Aussi dressent-ils une liste de « standards » pour « promouvoir la santé sexuelle et à développer ou adapter des programmes d'éducation sexuelle à différents niveaux de développement et de formation ». Dans ce document de 70 pages, il y a six occurrences du terme « masturbation ». Il n'est à aucun moment question « d'encourager » les enfants à se masturber. En revanche, les auteurs du rapport rappellent qu'une forme d'autosexualité existe dès le plus jeune âge et qu'il conviendrait d'en informer les enfants qui en font la demande.

Rappelons enfin que dans sa version en vigueur depuis 2004, le code de l'éducation indique qu'« une information et une éducation à la sexualité sont dispensées dans les écoles, les collèges et les lycées à raison d'au moins trois séances annuelles et par groupes d'âge homogènes ».


Cinquième intox : le gouvernement voudrait interdire l'enseignement à domicile


Hystérie, approximations, alerte permanente au « totalitarisme » et à la « dictature », les « anti-gender » instaurent un climat dans lequel il est difficile de distinguer le vrai au milieu des outrances. Dernier cas en date : la prétendue volonté du gouvernement d'interdire l'enseignement à domicile. « La théorie du gender sera imposée à tous, quitte à interdire l'école à la maison », pouvait-on lire sur des sites proches du mouvement. L'information s'est évidemment très vite répandue.

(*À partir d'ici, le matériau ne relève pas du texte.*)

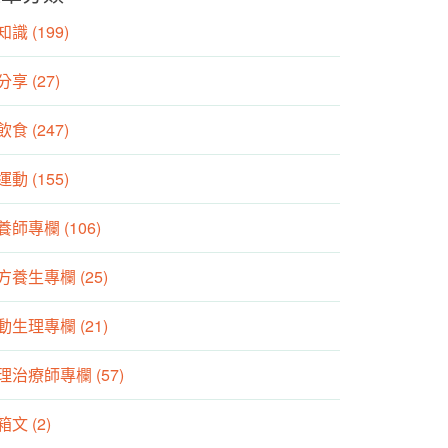
識 (199)
分享 (27)
食 (247)
動 (155)
養師專欄 (106)
方養生專欄 (25)
動生理專欄 (21)
理治療師專欄 (57)
箱文 (2)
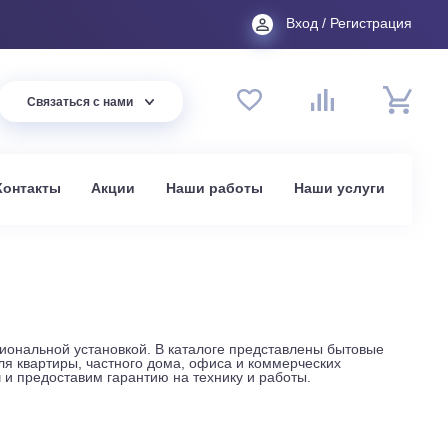
Вход
44 94
Связаться с нами
до 20:00
t.ru
омпании
Контакты
Акции
Наши работы
На
ой и профессиональной установкой. В каталоге представле
ые модели для квартиры, частного дома, офиса и коммерче
жа под ключ и предоставим гарантию на технику и работы.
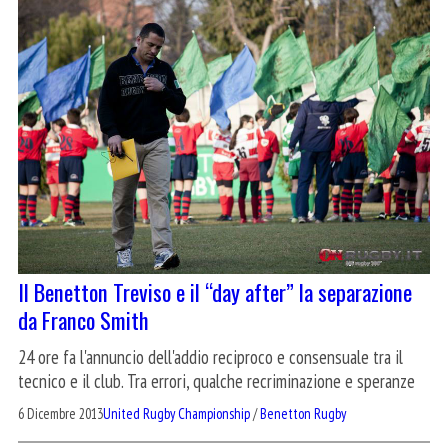
Il Benetton Treviso e il “day after” la separazione
da Franco Smith
24 ore fa l'annuncio dell'addio reciproco e consensuale tra il
tecnico e il club. Tra errori, qualche recriminazione e speranze
6 Dicembre 2013
United Rugby Championship
/
Benetton Rugby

Or, ici encore, on est dans la confusion complète et savamment entretenue. Les « anti » ne précisent en général jamais que le texte dont ils parlent n'est pas un projet de loi, mais une proposition. En clair, il n'émane pas du gouvernement, mais des parlementaires. Et, en l'espèce, il ne vient pas de parlementaires de gauche supposés vendus au « gender », mais des sénateurs UMP Hugues Portelli, Christian Cambon, Jacques Gautier, Hélène Masson-Maret, Michel Houel, Colette Mélot et Louis Pinton.

Leur idée est de limiter les possibilités d'enseignement à domicile pour éviter « une désocialisation volontaire, destinée à soumettre l'enfant, particulièrement vulnérable, à un conditionnement psychique, idéologique ou religieux ». Ils demandent qu'une scolarisation à domicile soit validée par un médecin agréé qui reconnaisse de réelles difficultés pour l'enfant à être scolarisé.

Cette proposition n'est donc pas une mesure que le gouvernement s'apprêterait à prendre : il s'agit d'une initiative parlementaire, issue des rangs de l'opposition de droite au Sénat, et qui n'a que peu de chances de devenir réalité dans l'immédiat.